Stored entries
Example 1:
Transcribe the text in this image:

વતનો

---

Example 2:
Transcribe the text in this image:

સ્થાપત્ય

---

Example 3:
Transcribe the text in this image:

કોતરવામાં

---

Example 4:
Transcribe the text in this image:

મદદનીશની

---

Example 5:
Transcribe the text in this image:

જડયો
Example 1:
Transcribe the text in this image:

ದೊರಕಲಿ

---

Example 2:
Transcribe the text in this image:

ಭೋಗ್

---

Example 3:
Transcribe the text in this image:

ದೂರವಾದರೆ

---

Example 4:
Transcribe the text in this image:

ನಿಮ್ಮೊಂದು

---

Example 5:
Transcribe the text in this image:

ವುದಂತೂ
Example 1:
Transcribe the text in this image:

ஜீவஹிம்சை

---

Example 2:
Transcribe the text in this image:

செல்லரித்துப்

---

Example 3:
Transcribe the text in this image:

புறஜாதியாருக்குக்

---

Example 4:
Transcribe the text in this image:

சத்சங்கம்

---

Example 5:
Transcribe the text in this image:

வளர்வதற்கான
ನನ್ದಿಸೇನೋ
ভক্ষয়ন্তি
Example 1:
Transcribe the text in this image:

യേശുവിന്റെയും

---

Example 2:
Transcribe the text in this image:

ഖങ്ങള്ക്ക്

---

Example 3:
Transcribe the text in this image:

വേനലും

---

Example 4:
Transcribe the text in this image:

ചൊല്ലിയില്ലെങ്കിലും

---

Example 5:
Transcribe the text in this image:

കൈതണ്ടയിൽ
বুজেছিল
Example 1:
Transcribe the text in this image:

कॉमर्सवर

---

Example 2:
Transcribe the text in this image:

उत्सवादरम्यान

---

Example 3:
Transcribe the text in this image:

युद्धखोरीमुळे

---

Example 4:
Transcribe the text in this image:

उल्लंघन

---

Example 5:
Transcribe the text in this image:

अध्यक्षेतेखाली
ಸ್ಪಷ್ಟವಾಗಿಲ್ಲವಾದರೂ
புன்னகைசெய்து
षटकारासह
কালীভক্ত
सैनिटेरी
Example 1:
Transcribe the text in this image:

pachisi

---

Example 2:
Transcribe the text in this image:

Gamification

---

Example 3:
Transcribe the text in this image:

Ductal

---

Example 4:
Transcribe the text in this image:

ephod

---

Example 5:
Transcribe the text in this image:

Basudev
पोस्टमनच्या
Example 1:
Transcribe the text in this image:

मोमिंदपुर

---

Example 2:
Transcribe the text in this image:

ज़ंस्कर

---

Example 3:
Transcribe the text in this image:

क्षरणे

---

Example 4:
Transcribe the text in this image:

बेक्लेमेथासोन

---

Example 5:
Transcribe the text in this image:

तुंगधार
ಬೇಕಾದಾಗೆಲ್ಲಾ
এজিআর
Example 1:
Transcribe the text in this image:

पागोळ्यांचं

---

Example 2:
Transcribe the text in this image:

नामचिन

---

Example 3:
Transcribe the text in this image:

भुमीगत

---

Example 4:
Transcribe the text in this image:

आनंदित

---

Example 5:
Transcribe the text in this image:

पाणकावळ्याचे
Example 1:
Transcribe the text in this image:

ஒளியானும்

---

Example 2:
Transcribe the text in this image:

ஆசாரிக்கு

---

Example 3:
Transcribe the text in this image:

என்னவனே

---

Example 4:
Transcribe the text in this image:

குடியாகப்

TASK PROMPT ▸ Whatever lines appear above, reproduce every one of them exactly.

ANSWER BELOW ▸
Example 1:
Transcribe the text in this image:

વતનો

---

Example 2:
Transcribe the text in this image:

સ્થાપત્ય

---

Example 3:
Transcribe the text in this image:

કોતરવામાં

---

Example 4:
Transcribe the text in this image:

મદદનીશની

---

Example 5:
Transcribe the text in this image:

જડયો
Example 1:
Transcribe the text in this image:

ದೊರಕಲಿ

---

Example 2:
Transcribe the text in this image:

ಭೋಗ್

---

Example 3:
Transcribe the text in this image:

ದೂರವಾದರೆ

---

Example 4:
Transcribe the text in this image:

ನಿಮ್ಮೊಂದು

---

Example 5:
Transcribe the text in this image:

ವುದಂತೂ
Example 1:
Transcribe the text in this image:

ஜீவஹிம்சை

---

Example 2:
Transcribe the text in this image:

செல்லரித்துப்

---

Example 3:
Transcribe the text in this image:

புறஜாதியாருக்குக்

---

Example 4:
Transcribe the text in this image:

சத்சங்கம்

---

Example 5:
Transcribe the text in this image:

வளர்வதற்கான
ನನ್ದಿಸೇನೋ
ভক্ষয়ন্তি
Example 1:
Transcribe the text in this image:

യേശുവിന്റെയും

---

Example 2:
Transcribe the text in this image:

ഖങ്ങള്ക്ക്

---

Example 3:
Transcribe the text in this image:

വേനലും

---

Example 4:
Transcribe the text in this image:

ചൊല്ലിയില്ലെങ്കിലും

---

Example 5:
Transcribe the text in this image:

കൈതണ്ടയിൽ
বুজেছিল
Example 1:
Transcribe the text in this image:

कॉमर्सवर

---

Example 2:
Transcribe the text in this image:

उत्सवादरम्यान

---

Example 3:
Transcribe the text in this image:

युद्धखोरीमुळे

---

Example 4:
Transcribe the text in this image:

उल्लंघन

---

Example 5:
Transcribe the text in this image:

अध्यक्षेतेखाली
ಸ್ಪಷ್ಟವಾಗಿಲ್ಲವಾದರೂ
புன்னகைசெய்து
षटकारासह
কালীভক্ত
सैनिटेरी
Example 1:
Transcribe the text in this image:

pachisi

---

Example 2:
Transcribe the text in this image:

Gamification

---

Example 3:
Transcribe the text in this image:

Ductal

---

Example 4:
Transcribe the text in this image:

ephod

---

Example 5:
Transcribe the text in this image:

Basudev
पोस्टमनच्या
Example 1:
Transcribe the text in this image:

मोमिंदपुर

---

Example 2:
Transcribe the text in this image:

ज़ंस्कर

---

Example 3:
Transcribe the text in this image:

क्षरणे

---

Example 4:
Transcribe the text in this image:

बेक्लेमेथासोन

---

Example 5:
Transcribe the text in this image:

तुंगधार
ಬೇಕಾದಾಗೆಲ್ಲಾ
এজিআর
Example 1:
Transcribe the text in this image:

पागोळ्यांचं

---

Example 2:
Transcribe the text in this image:

नामचिन

---

Example 3:
Transcribe the text in this image:

भुमीगत

---

Example 4:
Transcribe the text in this image:

आनंदित

---

Example 5:
Transcribe the text in this image:

पाणकावळ्याचे
Example 1:
Transcribe the text in this image:

ஒளியானும்

---

Example 2:
Transcribe the text in this image:

ஆசாரிக்கு

---

Example 3:
Transcribe the text in this image:

என்னவனே

---

Example 4:
Transcribe the text in this image:

குடியாகப்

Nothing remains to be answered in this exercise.